When asked what prompted the board to make such a move, the official spoke of Sitharaman's meeting on January 4, a day after she visited a closed tea garden and a Duncans group ailing estate in Alipurduar.
He quoted Sitharaman as saying: "The tea board is inactive here and does not have much information about the status of tea estates. Whatever information we gather about the tea gardens, we gather from media reports. The tea board should take up the necessary task of keeping a regular tab on tea gardens and also have updated information."
Sitharaman later told journalists: "The tea board should develop a mechanism as a monitoring agency so that its officials get information about potential closure of any tea estate. They should immediately inform us so that we can, along with the state, intervene and prevent such a closure which takes a toll on tea workers and their families."

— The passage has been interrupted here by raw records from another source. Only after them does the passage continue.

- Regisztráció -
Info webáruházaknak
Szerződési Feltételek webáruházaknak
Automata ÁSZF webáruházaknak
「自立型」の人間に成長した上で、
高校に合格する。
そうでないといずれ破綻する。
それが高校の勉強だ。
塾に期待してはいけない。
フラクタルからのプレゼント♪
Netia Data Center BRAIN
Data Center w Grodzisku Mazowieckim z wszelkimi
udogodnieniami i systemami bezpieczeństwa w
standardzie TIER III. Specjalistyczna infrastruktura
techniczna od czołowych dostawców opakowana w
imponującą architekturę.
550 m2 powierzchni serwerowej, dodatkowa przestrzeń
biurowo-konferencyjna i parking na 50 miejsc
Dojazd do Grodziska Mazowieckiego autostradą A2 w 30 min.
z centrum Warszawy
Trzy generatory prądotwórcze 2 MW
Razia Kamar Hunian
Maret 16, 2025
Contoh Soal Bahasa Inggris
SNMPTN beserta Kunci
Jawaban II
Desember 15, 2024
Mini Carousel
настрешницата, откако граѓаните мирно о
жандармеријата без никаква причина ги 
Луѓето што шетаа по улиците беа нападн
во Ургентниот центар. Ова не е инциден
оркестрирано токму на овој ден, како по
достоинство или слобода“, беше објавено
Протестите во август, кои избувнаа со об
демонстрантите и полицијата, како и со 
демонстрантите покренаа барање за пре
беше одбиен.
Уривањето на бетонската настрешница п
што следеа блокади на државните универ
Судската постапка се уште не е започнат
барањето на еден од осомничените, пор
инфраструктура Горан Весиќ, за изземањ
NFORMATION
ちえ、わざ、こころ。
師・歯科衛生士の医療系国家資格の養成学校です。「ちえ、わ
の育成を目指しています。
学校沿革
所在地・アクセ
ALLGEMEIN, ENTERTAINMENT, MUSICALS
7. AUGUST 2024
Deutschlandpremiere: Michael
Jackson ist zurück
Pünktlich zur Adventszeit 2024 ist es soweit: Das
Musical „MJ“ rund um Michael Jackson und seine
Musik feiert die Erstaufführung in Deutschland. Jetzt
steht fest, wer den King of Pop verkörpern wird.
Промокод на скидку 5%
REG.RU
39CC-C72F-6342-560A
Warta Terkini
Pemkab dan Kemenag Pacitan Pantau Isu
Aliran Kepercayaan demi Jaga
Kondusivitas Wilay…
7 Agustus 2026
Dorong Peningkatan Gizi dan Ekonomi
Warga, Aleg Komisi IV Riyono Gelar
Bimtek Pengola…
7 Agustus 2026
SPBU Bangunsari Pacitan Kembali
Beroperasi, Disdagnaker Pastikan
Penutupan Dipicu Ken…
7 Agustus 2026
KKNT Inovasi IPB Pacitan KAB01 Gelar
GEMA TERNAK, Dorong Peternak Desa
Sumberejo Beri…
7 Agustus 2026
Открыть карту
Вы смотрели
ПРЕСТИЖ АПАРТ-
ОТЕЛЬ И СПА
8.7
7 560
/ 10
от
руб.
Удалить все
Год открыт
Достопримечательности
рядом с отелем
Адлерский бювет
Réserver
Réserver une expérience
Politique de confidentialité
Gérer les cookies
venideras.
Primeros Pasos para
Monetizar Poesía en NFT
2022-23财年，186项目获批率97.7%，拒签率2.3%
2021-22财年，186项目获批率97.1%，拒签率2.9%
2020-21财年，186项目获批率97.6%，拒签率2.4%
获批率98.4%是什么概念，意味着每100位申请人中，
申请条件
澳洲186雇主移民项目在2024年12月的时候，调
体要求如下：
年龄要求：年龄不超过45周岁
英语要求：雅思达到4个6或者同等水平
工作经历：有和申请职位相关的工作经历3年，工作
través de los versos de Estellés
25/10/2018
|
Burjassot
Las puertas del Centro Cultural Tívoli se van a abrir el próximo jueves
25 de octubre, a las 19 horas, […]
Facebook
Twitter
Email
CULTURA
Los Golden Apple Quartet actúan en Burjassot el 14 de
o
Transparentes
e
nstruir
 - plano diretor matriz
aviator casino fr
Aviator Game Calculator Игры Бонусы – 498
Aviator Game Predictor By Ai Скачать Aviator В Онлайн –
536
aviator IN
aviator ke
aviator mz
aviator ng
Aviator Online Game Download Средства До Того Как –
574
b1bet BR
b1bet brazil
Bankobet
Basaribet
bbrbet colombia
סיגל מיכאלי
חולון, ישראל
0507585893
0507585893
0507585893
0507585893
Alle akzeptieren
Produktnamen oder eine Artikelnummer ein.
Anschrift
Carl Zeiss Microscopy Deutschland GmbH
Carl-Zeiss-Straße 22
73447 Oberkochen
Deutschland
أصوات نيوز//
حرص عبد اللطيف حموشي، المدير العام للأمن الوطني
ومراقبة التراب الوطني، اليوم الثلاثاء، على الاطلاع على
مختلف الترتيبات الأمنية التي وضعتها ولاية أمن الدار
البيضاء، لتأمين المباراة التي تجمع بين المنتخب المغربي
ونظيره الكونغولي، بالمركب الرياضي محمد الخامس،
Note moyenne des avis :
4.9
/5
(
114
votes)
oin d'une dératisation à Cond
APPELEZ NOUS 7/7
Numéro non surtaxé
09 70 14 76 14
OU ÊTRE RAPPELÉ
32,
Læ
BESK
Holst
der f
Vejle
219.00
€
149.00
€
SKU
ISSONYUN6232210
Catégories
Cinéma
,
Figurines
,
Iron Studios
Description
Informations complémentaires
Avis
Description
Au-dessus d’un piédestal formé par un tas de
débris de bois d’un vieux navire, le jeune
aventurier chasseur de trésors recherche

The last time a survey was carried out to gauge the financial health of tea gardens in north Bengal was in 2013. It was done by the state labour department.
"As part of the exercise (the upcoming survey), the tea board chairman himself held a meeting here earlier this month with planters who have either closed down their gardens or are running sick gardens to know their plans and constraints which are deterring them from reopening the estates," a tea board source said.
The source added: "Once the data is collected and collated, the tea estates will be graded in four groups on the basis of different parameters. We would then extend expertise and explore options to provide assistance to those tea estates which come in the lower categories so that planters owning these gardens can resolve problems which are holding them back from running the gardens in a proper manner," the sources added.
Among the parameters would be financial health, status of workers' dues, condition of tea plantations and factories and status of other benefits provided to workers and their families.
"Data obtained from all the gardens would be checked and the garden would be put in a grade. It is a part of the process as we can then focus on gardens that are in, say, categories C and D. The Union minister of state had pointed that the tea board should have prior information about sick gardens so that discussions can be held to prevent any abrupt closure, irregularities in payments and production," a tea board official based in Calcutta said over phone.
Tea industry unions said they appreciated the move. "Even though payment of wages and distribution of rations became irregular in the Duncans' gardens in April last year, the central government came to know about the crisis only after people started dying of starvation and malnutrition. The stern remarks made by the minister indicates that the board, despite being the sole monitoring agency of the tea sector, did not inform the Centre about the ongoing crisis," a senior trade union leader in Siliguri said today.
He added: "We welcome the move as it would give a clear picture to the Centre about the plight of workers and their families in most gardens where their fringe benefits are being curtailed in a consistent manner."
A section of planters also welcomed the move. "It would be clear to the Centre that the cost of production is too high, as compared to the prices that our teas from Terai and Dooars fetch in auctions. We want sharing of social costs (with the state or Centre) and if an estimation of the cost of production, vis-à-vis the earnings of tea companies, is made in the survey, it would help us to push forward our demand that social costs should be shared and the Plantation Labour Act should be amended," a representative of the Tea Association of India said.